» **PROMPT**
Change "Coordinate frame" to "Coordinate space" in the entries from the line with "Detect and mask" through the end of the entries, and write those lines out again with nothing else altered. Leave the pictures out of your answer.

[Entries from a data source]

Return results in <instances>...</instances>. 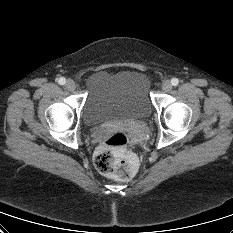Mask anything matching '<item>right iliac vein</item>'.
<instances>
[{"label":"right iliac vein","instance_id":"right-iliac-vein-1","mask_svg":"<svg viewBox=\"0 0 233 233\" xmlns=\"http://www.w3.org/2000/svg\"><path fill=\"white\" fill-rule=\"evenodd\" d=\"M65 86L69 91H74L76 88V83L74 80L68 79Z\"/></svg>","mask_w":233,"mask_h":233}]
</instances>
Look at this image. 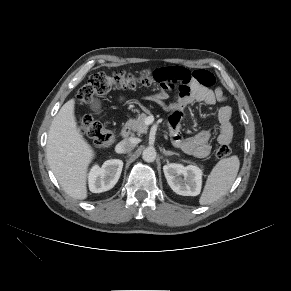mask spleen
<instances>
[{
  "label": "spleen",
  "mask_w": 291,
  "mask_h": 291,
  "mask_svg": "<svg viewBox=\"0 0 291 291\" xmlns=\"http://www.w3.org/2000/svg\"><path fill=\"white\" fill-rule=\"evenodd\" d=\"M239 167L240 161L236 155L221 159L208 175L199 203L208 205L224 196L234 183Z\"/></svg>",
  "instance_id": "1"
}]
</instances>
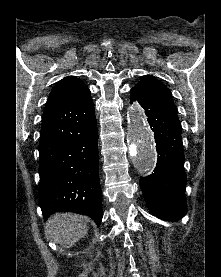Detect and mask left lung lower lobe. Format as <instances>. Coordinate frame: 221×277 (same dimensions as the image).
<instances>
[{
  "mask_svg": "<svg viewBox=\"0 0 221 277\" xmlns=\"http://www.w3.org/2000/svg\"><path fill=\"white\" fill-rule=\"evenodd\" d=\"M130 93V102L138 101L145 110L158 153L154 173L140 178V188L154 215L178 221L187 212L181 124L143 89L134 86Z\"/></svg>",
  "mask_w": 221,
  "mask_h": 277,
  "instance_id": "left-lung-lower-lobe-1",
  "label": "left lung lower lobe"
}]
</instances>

» **TASK RESPONSE**
Detect and mask left lung lower lobe. Format as <instances>. Coordinate space: 221×277 (same dimensions as the image).
<instances>
[{
  "mask_svg": "<svg viewBox=\"0 0 221 277\" xmlns=\"http://www.w3.org/2000/svg\"><path fill=\"white\" fill-rule=\"evenodd\" d=\"M130 93V102L138 101L145 110L158 153L154 173L140 178V188L154 215L178 221L187 212L181 124L143 89L134 86Z\"/></svg>",
  "mask_w": 221,
  "mask_h": 277,
  "instance_id": "left-lung-lower-lobe-1",
  "label": "left lung lower lobe"
}]
</instances>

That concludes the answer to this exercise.